### [DEINE AUFGABEN]
1. Kürze im Text über Grassers Anwälte den Absatz, der mit „Da Grasser bereits zu diesem Zeitpunkt“ beginnt, oder mach eine Liste daraus. Die wichtigsten Fakten sollen erhalten bleiben.
2. Schreib den Text über Grassers Anwälte im gleichen Stil nach seinem letzten Satz weiter.

### [VORLIEGENDER TEXT]
####################
Grassers Anwälte Ainedter und Wess (r.)
Grassers Anwälte Ainedter und Wess (r.) © APA/ROLAND SCHLAGER

Neues Beweismaterial

Da Grasser bereits zu diesem Zeitpunkt befragt wurde, seien die Rechte seines Mandanten beschnitten worden. Denn es sei keine Zeit geblieben, das Material zu sichten und in der Befragung darauf zu reagieren. Die Verteidiger wollte daraufhin eine Vertagung, doch Grasser habe sich dagegen ausgesprochen. Zudem kritisiert Wess, der schnell und sichtlich aufgebracht spricht, dass die Unterlagen (die offenbar neues Beweismaterial enthalten) auch an die Schöffen weitergeleitet wurden.

Der Antrag lautet: Die Richterin möge nun prüfen, ob die Staatsanwaltschaft mit diesem Vorgehen gegen das Gesetz verstoßen hat und ob den Verteidigern genug Zeit eingeräumt wurde, um die neuen Unterlagen genau zu prüfen. Auch Toifls Anwalt meldet sich zu Wort, es gebe ein Beweismittelverwertungsverbot, die Unterlagen sollen zurückgezogen und vernichtet werden.
####################
### [DATEN]
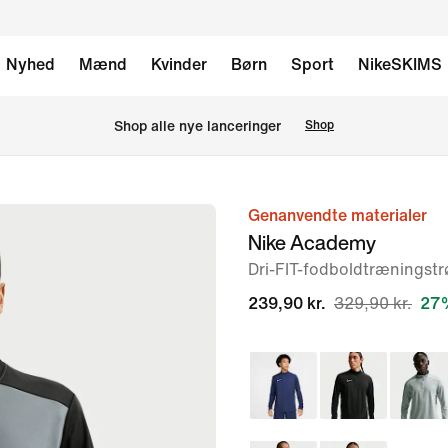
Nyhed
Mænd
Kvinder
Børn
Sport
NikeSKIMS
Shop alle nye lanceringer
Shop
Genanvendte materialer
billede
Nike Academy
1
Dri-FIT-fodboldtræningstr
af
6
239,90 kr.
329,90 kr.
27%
####################
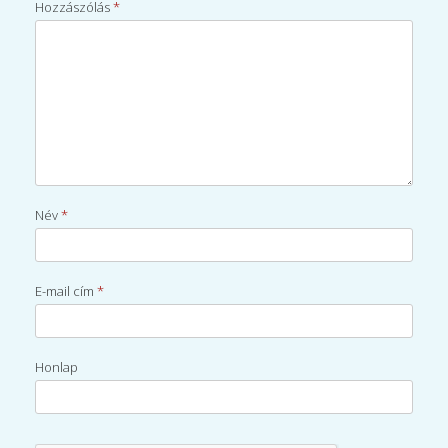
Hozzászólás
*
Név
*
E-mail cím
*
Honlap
####################
### [SCHRIFTLICHE ANTWORTEN]
1.
- Grasser wurde schon zu diesem Zeitpunkt befragt. Dadurch wurden nach Ansicht der Verteidigung die Rechte ihres Mandanten beschnitten.
- Es blieb keine Zeit, das Material zu sichten und in der Befragung darauf zu reagieren.
- Die Verteidigung wollte deshalb eine Vertagung, Grasser war aber dagegen.
- Wess kritisiert außerdem, dass die Unterlagen auch an die Schöffen gingen. Sie enthalten offenbar neues Beweismaterial.

2.
Grasser-Prozess: Befragung von Ex-Finanzminister geht weiter

Staatsanwaltschaft zeigt sich gelassen

Oberstaatsanwalt Alexander Marchart zeigt sich unbeeindruckt von den schweren Vorwürfen, die Staatsanwaltschaft habe sich auf rechtlich sicherem Boden bewegt. Es sei schlicht die Argumentation der Verteidigung, hier eine Gesetzeswidrigkeit zu monieren. Die Auswertung sei also zulässig.

Der Senat zieht sich zurück - und zwar ganz schön lange. Die Sitzung wird bis 11.15 Uhr unterbrochen.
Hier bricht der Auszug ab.